__Work to be completed__: Exactly reproduce the lines from the one holding "A neuron as" through the end of the records, including both boundary lines but no pictures.

=== Section Start ===

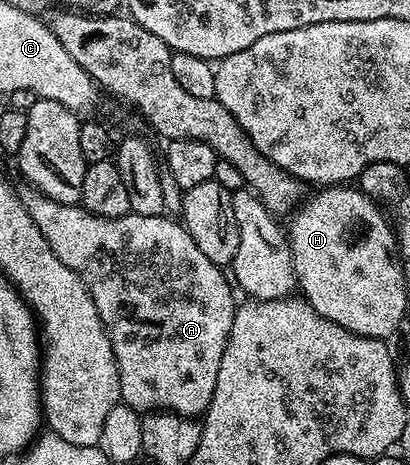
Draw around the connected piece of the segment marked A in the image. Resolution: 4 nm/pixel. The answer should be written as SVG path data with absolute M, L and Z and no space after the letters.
M32 187L22 188L20 194L21 202L27 207L31 219L35 219L35 225L39 227L39 231L43 231L43 237L47 239L47 243L51 243L51 249L55 251L55 255L59 255L59 259L63 259L63 263L67 263L67 267L71 267L71 271L75 271L89 288L89 294L99 311L99 317L103 319L105 329L109 332L111 347L115 351L115 359L119 367L121 401L129 404L133 409L138 409L138 414L141 415L164 411L178 413L181 417L200 418L211 403L211 395L215 395L215 378L219 375L219 363L223 360L223 347L227 347L227 339L231 335L231 323L237 314L238 302L233 301L234 286L226 270L220 265L211 263L211 259L207 259L207 255L203 255L203 251L195 247L195 239L191 239L184 224L172 216L139 215L131 211L122 217L104 217L87 211L80 203L75 205L59 203L55 199L43 196Z

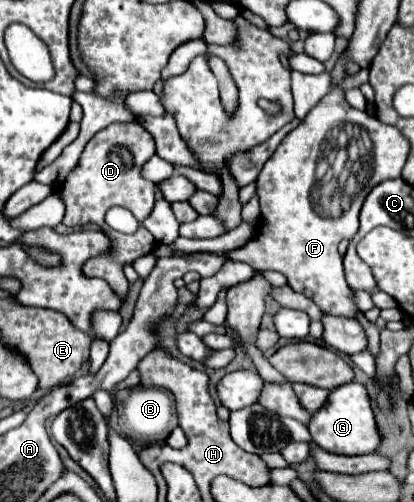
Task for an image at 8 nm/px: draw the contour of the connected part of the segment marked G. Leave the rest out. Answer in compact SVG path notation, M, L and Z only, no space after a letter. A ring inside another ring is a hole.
M350 381L330 391L330 401L326 401L324 409L312 415L308 431L318 447L338 455L366 455L374 453L374 449L380 445L366 387L356 381Z

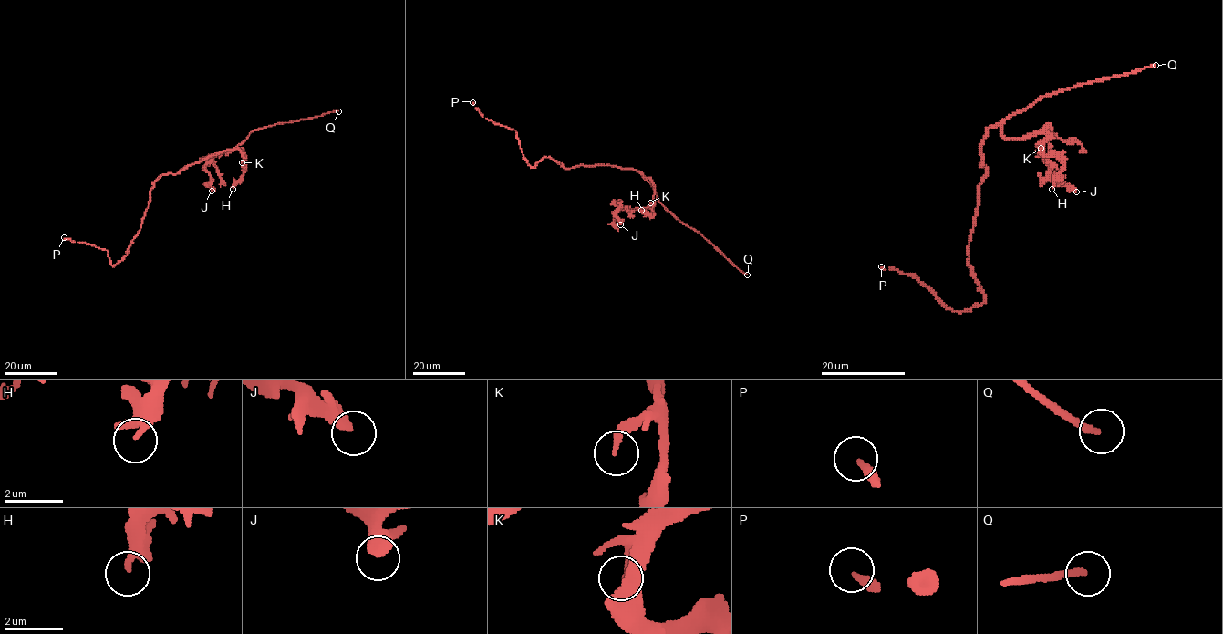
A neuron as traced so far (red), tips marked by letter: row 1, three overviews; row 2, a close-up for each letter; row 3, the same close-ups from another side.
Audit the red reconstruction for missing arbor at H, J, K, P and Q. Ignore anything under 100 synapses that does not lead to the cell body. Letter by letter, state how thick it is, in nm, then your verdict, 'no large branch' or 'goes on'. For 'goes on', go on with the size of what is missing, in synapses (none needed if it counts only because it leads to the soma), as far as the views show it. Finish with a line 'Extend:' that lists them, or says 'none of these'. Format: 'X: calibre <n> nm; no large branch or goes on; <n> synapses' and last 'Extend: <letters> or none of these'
H: calibre 190 nm; no large branch
J: calibre 460 nm; no large branch
K: calibre 160 nm; no large branch
P: calibre 300 nm; no large branch
Q: calibre 200 nm; goes on; 300 synapses
Extend: Q

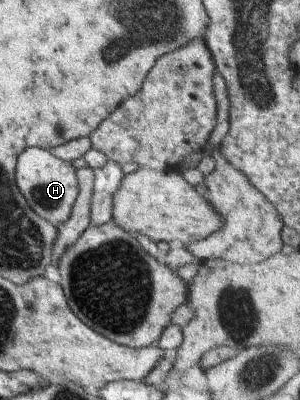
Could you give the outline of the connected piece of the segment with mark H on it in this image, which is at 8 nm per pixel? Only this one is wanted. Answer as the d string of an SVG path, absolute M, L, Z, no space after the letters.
M26 148L18 156L16 166L16 184L24 198L28 200L30 208L48 220L53 225L60 226L64 220L68 220L72 214L72 206L79 194L76 171L71 162L54 156L49 150L42 148Z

=== Section End ===

__Answer to this task__:
A neuron as traced so far (red), tips marked by letter: row 1, three overviews; row 2, a close-up for each letter; row 3, the same close-ups from another side.
Audit the red reconstruction for missing arbor at H, J, K, P and Q. Ignore anything under 100 synapses that does not lead to the cell body. Letter by letter, state how thick it is, in nm, then your verdict, 'no large branch' or 'goes on'. For 'goes on', go on with the size of what is missing, in synapses (none needed if it counts only because it leads to the soma), as far as the views show it. Finish with a line 'Extend:' that lists them, or says 'none of these'. Format: 'X: calibre <n> nm; no large branch or goes on; <n> synapses' and last 'Extend: <letters> or none of these'
H: calibre 190 nm; no large branch
J: calibre 460 nm; no large branch
K: calibre 160 nm; no large branch
P: calibre 300 nm; no large branch
Q: calibre 200 nm; goes on; 300 synapses
Extend: Q

Could you give the outline of the connected piece of the segment with mark H on it in this image, which is at 8 nm per pixel? Only this one is wanted. Answer as the d string of an SVG path, absolute M, L, Z, no space after the letters.
M26 148L18 156L16 166L16 184L24 198L28 200L30 208L48 220L53 225L60 226L64 220L68 220L72 214L72 206L79 194L76 171L71 162L54 156L49 150L42 148Z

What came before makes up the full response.